Sous ses ordres était un trésorier, Hadj Abd el-Kerim Bericha, qui administrait la caisse, mais n’avait aucun rapport direct avec le sultan. Mouça ben Achmed, de même qu’aujourd’hui son successeur, présentait au sultan toutes les questions financières et faisait rédiger ses décisions par ses quatre secrétaires.
Le trésorier n’a qu’à exécuter les ordres du sultan. Toutes les sommes payées par les amils affluent dans cette caisse générale, aussi bien que les autres recettes, que celles-ci proviennent des domaines ou des revenus publics proprement dits. La séparation entre la propriété de l’État et celle du souverain s’arrête là ; elle n’existe à l’origine qu’en tant que les amils n’ont pas la libre disposition des revenus domaniaux qui sont versés entre leurs mains.
Les principales sources de recettes sont les suivantes :
1o Les produits du domaine privé du sultan, dont j’ai déjà parlé ;
2o Les présents (hadiyah), qui sont apportés, avec les souhaits des habitants, à la grande fête mahométane du Rhamadan, vers la fin du mois de jeûne, à l’Aïd el-Kebir (le Kourban Béiram des Turcs) et à la fête de la naissance du Prophète (Aïd el-Maoulad), de toutes les villes et de tous les amalât de l’empire.

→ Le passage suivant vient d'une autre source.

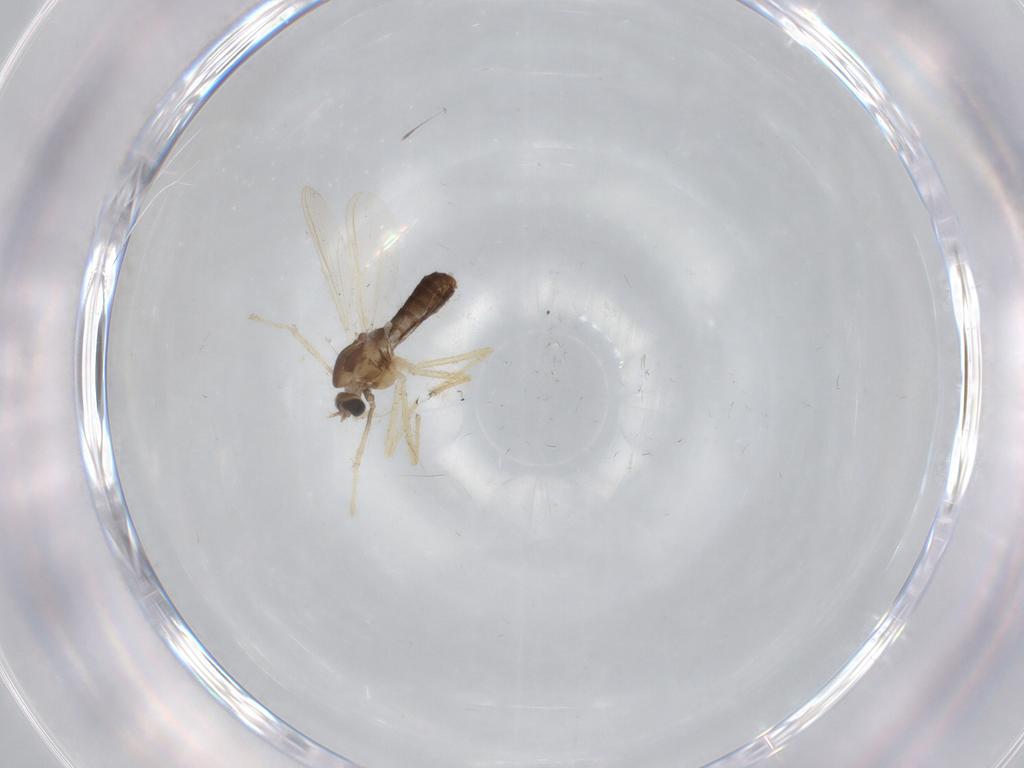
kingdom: Animalia
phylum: Arthropoda
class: Insecta
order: Diptera
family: Chironomidae
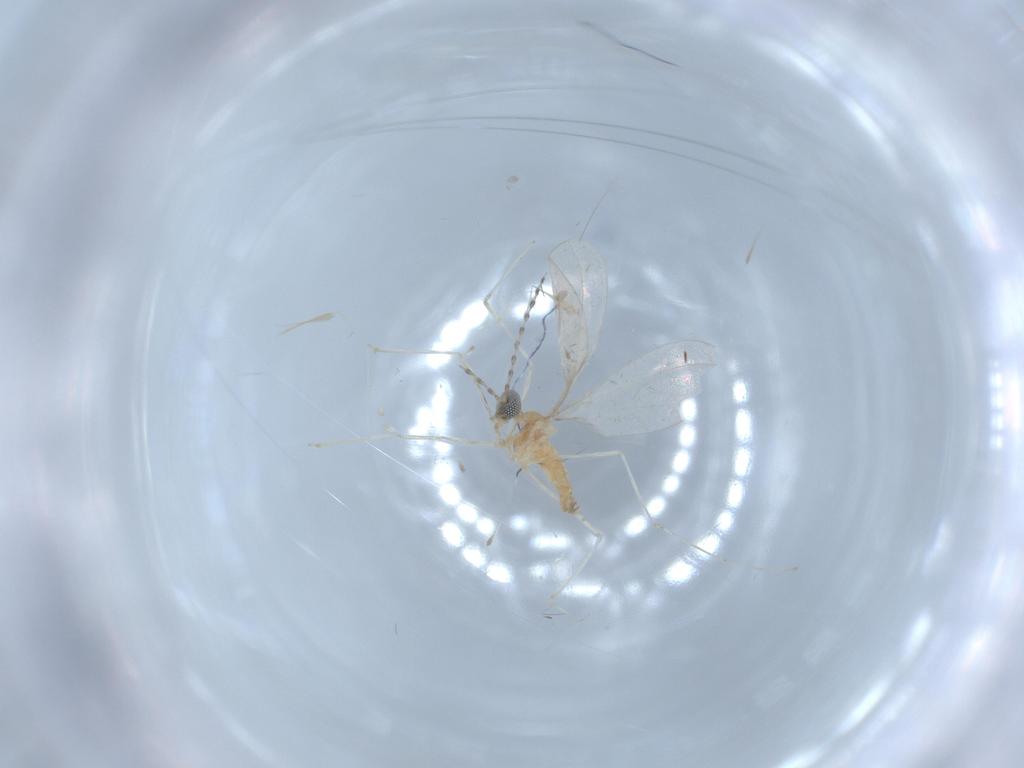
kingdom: Animalia
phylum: Arthropoda
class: Insecta
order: Diptera
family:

Ces présents sont très considérables, se renouvellent trois fois dans l’année et consistent, pour les villes, en marchandises, draps, étoffes de soie, mousselines fines, vêtements brodés d’or et en argent monnayé. A chaque fête Tanger envoie, outre les étoffes dont j’ai parlé, quatre caisses d’argent.
Les villes sont partagées en haoumât (quartiers) ; Tanger en a quatre. A la tête de chaque haoumâh se trouve un chef (moukaddim). En tant que villes, elles n’ont d’autre autorité suprême que l’amil de l’amalâh ; on ne connaît pas l’institution des maires, et les moukaddim sont simplement les fonctionnaires du chef de district (amil). Quand approche l’époque de l’envoi des présents au sultan, l’amil invite les moukaddims, et ceux-ci les habitants, à des contributions plus ou moins volontaires, et ajoute lui-même son hadiyah, qui consiste souvent en sommes fort importantes, quand il ne se sent pas très assuré de son poste.
Dans les districts voisins de la résidence, les amils remettent en personne leurs présents ; ceux qui habitent au loin envoient des députations de trois ou quatre notables.
Les envoyés de toutes les amalât se rendent en procession au palais du sultan le jour de la fête, précédés par les soldats du district, les machazini, qui portent les présents sur leurs têtes. Cette députation les remet au sultan et lui présente ses souhaits.
Le souverain reçoit en personne les ayadah (ceux qui souhaitent le bonheur), et leur donne en échange des vêtements d’honneur et de petits présents.